VIC não é caso único, existe o "AI Steve" no Reino Unido

A ideia de Victor Miller levanta questões éticas e legais, mas já não é um caso único no mundo. No Reino Unido, Steve Endacott quer ser o primeiro deputado IA e vai concorrer às eleições britânicas de 4 de Junho como AI Steve. O princípio é o mesmo da experiência de Cheyenne respostas rápidas às necessidades dos cidadãos e um entendimento profundo dos dossiês — e o método também — Endacott só vai assinar documentos e marcar presença no Parlamento britânico, mas as ideias e decisões serão da autoria de programas de inteligência artificial.

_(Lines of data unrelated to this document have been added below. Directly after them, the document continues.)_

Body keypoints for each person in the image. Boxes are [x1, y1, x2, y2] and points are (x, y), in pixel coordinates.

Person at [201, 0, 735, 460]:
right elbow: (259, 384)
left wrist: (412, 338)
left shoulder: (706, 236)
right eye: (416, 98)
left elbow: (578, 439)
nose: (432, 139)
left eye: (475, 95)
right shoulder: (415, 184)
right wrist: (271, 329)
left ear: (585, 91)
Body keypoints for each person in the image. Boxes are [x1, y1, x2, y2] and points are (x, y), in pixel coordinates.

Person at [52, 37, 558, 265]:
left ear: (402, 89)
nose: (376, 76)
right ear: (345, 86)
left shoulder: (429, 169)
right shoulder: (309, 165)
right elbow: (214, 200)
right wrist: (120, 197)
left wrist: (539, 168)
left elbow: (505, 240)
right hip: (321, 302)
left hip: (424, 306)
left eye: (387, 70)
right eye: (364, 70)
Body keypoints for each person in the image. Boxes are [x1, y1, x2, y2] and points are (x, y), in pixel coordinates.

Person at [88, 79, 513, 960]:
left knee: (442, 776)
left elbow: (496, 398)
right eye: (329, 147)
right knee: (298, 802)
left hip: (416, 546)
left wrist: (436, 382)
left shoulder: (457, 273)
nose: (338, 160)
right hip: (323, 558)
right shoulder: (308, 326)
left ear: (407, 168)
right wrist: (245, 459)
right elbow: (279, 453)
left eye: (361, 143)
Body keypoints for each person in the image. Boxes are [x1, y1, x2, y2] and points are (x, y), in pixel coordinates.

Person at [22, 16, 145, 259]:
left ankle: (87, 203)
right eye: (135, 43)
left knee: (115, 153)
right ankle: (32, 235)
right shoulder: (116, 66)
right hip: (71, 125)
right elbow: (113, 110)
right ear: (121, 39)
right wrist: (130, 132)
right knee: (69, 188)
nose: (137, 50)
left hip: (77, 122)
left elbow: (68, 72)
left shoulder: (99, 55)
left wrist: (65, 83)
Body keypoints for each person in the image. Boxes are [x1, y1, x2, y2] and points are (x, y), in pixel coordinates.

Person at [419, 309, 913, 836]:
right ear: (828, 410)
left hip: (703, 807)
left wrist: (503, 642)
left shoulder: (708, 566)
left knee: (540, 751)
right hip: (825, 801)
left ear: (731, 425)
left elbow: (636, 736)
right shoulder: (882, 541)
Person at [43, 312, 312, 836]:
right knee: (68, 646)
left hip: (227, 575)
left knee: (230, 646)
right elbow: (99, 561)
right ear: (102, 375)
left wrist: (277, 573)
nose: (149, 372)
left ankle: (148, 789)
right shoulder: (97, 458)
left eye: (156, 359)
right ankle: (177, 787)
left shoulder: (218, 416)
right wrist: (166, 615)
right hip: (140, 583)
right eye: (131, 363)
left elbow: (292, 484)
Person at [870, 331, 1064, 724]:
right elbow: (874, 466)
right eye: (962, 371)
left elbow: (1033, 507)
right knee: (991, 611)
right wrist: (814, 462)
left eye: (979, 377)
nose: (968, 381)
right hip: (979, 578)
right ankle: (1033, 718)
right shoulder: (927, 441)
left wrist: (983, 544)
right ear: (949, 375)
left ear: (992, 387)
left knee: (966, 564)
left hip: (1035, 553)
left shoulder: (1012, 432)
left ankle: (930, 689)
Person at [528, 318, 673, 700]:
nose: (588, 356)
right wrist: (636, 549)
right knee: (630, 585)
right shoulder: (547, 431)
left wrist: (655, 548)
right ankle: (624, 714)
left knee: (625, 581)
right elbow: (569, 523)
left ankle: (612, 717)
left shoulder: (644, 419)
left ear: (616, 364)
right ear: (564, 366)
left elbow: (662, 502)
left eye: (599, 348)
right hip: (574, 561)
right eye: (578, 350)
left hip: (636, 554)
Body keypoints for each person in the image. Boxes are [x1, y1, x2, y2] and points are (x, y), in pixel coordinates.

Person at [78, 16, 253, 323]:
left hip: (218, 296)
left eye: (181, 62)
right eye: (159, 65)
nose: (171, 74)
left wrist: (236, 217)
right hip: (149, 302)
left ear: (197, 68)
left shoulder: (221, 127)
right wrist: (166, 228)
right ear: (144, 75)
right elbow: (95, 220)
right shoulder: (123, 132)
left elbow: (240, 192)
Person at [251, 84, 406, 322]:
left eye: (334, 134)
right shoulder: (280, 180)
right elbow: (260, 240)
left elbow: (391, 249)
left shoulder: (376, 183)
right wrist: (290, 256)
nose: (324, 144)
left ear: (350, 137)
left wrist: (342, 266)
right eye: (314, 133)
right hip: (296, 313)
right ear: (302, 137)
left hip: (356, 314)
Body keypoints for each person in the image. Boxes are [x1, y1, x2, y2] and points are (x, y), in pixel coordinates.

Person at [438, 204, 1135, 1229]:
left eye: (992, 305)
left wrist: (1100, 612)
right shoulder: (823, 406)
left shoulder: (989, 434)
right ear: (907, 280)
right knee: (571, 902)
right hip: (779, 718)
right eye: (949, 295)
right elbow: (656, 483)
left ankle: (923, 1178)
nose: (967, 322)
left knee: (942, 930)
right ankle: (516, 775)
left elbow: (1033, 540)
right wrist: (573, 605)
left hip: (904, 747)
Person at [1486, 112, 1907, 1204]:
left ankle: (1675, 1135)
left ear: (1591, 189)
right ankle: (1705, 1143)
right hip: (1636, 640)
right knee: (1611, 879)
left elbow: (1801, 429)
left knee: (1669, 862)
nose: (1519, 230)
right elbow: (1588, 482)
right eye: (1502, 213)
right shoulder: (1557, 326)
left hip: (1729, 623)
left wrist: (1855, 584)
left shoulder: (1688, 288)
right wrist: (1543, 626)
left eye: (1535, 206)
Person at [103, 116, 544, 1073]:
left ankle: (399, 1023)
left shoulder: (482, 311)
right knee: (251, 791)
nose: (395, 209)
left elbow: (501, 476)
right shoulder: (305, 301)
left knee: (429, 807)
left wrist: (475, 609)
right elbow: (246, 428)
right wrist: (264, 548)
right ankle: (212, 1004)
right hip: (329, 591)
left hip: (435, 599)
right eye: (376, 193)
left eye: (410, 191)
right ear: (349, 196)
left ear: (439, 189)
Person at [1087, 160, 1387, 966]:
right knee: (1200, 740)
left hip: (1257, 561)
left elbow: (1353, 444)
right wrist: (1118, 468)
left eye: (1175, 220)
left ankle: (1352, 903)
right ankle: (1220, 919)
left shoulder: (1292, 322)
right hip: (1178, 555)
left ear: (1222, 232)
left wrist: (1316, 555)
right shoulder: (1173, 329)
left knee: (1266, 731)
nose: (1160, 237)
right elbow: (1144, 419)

No site oficial deste candidato independente (o seu partido, Smarter UK, não se registou a tempo das eleições), os eleitores podem falar com o AI Steve 24 horas por dia, questionar as suas posições sobre determinado tema e deixar sugestões e opiniões. É nessas informações que for recolhendo que pretende basear-se para votar medidas propostas por outros partidos, se for eleito. Políticas que atinjam mais de 50% de apoio serão adoptadas [...], é a democracia suprema”, promete.

Endacott, de 59 anos, descreve-se como capitalista com uma consciência socialista e é director de uma empresa da área da inteligência artificial.